Artist Visits Her  Art Works After 40 Years
Artist Visits Her  Art Works After 40 Years

Monir Shahroudi-Farmanfarmaian, famous painter, illustrator, and mirror mosaic and reverse glass painting artist, visited Niavaran Cultural Center and expressed her appreciation and gratitude to the efforts made to renovate her art work and the maintenance of her collection at the center.

In response to an invitation by the CEO of Niavaran Artistic Creations Foundation, Seyed Abbas Sajadi, the 90-year-old Farmanfarmaian visited the cultural center last week and was warmly welcomed by Ali Moradkhani, art deputy to the culture minister, Majid Molanorouzi, the head of Visual Arts Department at the ministry of culture, Saeed Kargaran, cultural and social deputy of Tehran district 1, along with Elaheh Javaherian, director of Elaheh Art gallery, MNA reports.

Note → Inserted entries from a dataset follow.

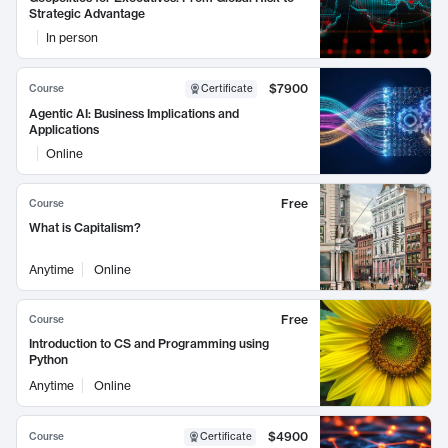
Strategic Advantage
In person
$7900
Course
Certificate
Agentic AI: Business Implications and
Applications
Online
Free
Course
What is Capitalism?
Anytime
Online
Free
Course
Introduction to CS and Programming using
Python
Anytime
Online
$4900
Course
Certificate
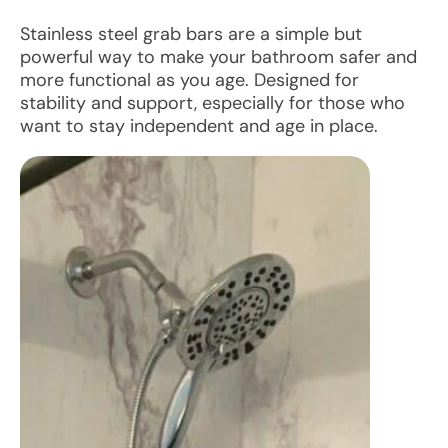
Stainless steel grab bars are a simple but
powerful way to make your bathroom safer and
more functional as you age. Designed for
stability and support, especially for those who
want to stay independent and age in place.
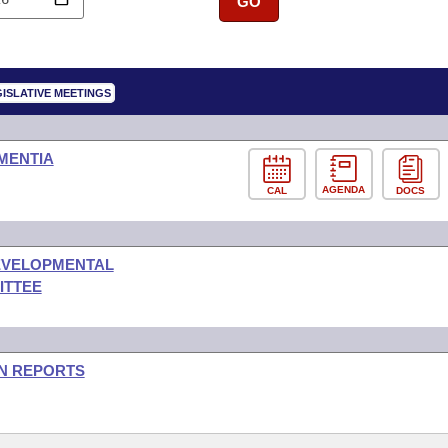
GO
ISLATIVE MEETINGS
MENTIA
AGENDA
CAL
DOCS
DEVELOPMENTAL
ITTEE
ON REPORTS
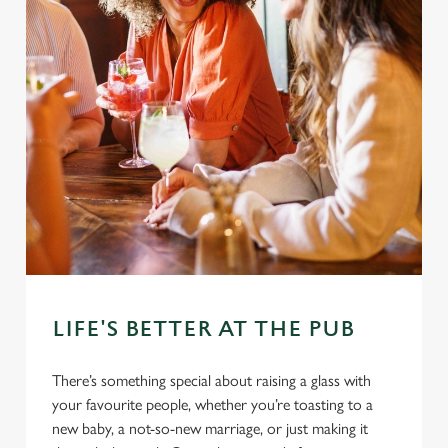
LIFE'S BETTER AT THE PUB
There’s something special about raising a glass with
your favourite people, whether you’re toasting to a
new baby, a not-so-new marriage, or just making it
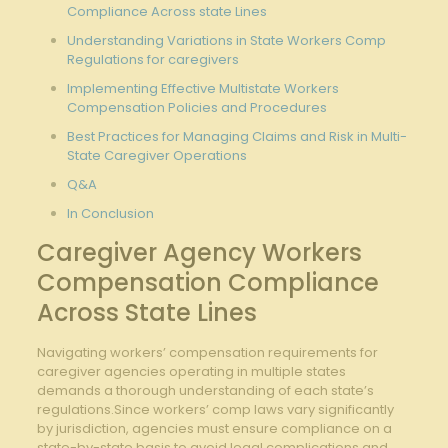
Compliance Across state Lines
Understanding Variations in State Workers Comp
Regulations for caregivers
Implementing Effective Multistate Workers
Compensation Policies and Procedures
Best Practices for Managing Claims and Risk in Multi-
State Caregiver Operations
Q&A
In Conclusion
Caregiver Agency Workers
Compensation Compliance
Across State Lines
Navigating workers’ compensation requirements for
caregiver agencies operating in multiple states
demands a thorough understanding of each state’s
regulations.Since workers’ comp laws vary significantly
by jurisdiction, agencies must ensure compliance on a
state-by-state basis to avoid legal complications and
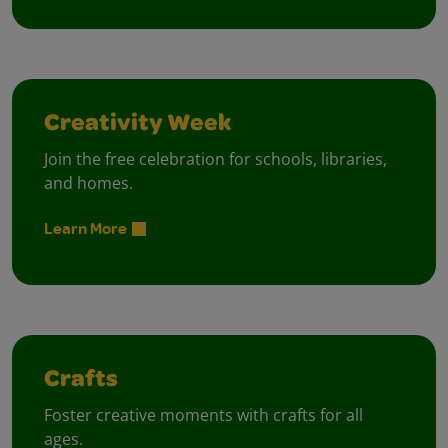
Creativity Week
Join the free celebration for schools, libraries,
and homes.
Learn More
Crafts
Foster creative moments with crafts for all
ages.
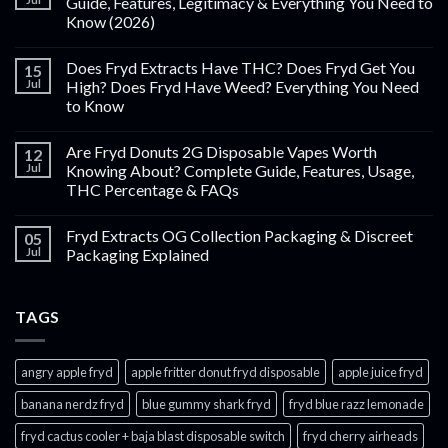
Guide, Features, Legitimacy & Everything You Need to
Know (2026)
Does Fryd Extracts Have THC? Does Fryd Get You
15
Jul
High? Does Fryd Have Weed? Everything You Need
to Know
Are Fryd Donuts 2G Disposable Vapes Worth
12
Jul
Knowing About? Complete Guide, Features, Usage,
THC Percentage & FAQs
Fryd Extracts OG Collection Packaging & Discreet
05
Jul
Packaging Explained
TAGS
angry apple fryd​
apple fritter donut fryd disposable
apple juice fryd​
banana nerdz fryd
blue gummy shark fryd​
fryd blue razz lemonade​
fryd cactus cooler + baja blast disposable switch
fryd cherry airheads​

The world-class artist stated, after her first glance at her art work: “I feel like a waterfall coming down a mountain. I am so content with how my art works are preserved here; it is of high importance to artists how their creations are treasured.”

Moradkhani called the artist one of Iran’s “pride and joys” and said a museum to launch the collection of her art works is under consideration.

The mirror mosaic at the entrance of the main hall in Niavaran Cultural Center is one of Farmanfarmaian’s works which was damaged in parts during the 40 years it has graced the place. The piece was restored following the suggestion of Abbas Sajadi and under his direct supervision. It is the only piece of her mirror mosaic work which has remained in Iran.

  Fashion Illustrator

Monir Shahroudi Farmanfarmaian, born in Qazvin, Iran, 1924, is an Iranian artist and collector of folk art. She studied Fine Arts at the Tehran University and was one of the first Iranian students to travel to the United States after World War II.

In New York, she studied at Parsons School of Design and Cornell University, worked as a fashion illustrator, and was absorbed into the city’s avant-garde art scene, becoming friends with artists and contemporaries Louise Nevelson, Jackson Pollock, Willem de Kooning, Barnett Newman, and Joan Mitchell. She painted, collaborated with Andy Warhol on illustrations for the now defunct Bonwit Teller department store, and, under the tutelage of Milton Avery, developed her talent for making monotype prints — some of which were presented at the Iran Pavilion during the 1958 Venice Biennale.

Her artistic practice weds the Sufi symbolism of classical Islamic geometrical design and cut-glass mosaic techniques of her Iranian heritage with the rhythms of modern Western abstract expressionism and minimalism.

The characteristic mirror mosaic of her work is an Iranian decorative form known as ‘ayeneh-kari’. It is the traditional art of cutting mirrors into small pieces and slivers, placing them in decorative shapes over plaster. This form of Iranian reverse glass and mirror mosaics is a craft traditionally passed on from father to son. Farmanfarmaian, however, was the first contemporary artist to reinvent the traditional medium in a contemporary way.

 Avid Collector

She soon reached international acclaim and held major exhibitions in Tehran, Paris, Venice and New York.  For the first time after the 1979 Islamic Revolution, her work was on public display in the Persian Garden Exhibition in 2004. Some of her selected public works and installations can be seen in Tehran at the Carpet Museum, Museum of Modern Art, Niavaran Cultural Center, and Museum of Contemporary Art.

Farmanfarmaian is an avid collector. While living in Iran, she sought out paintings behind glass, traditional tribal jewelry and potteries, and amassed one of the greatest collections of ‘coffee-house paintings’ in the country — commissioned paintings by folk artists as coffee-house, story-telling murals.

The artist returned to Tehran in 2004, where she continues to live and work.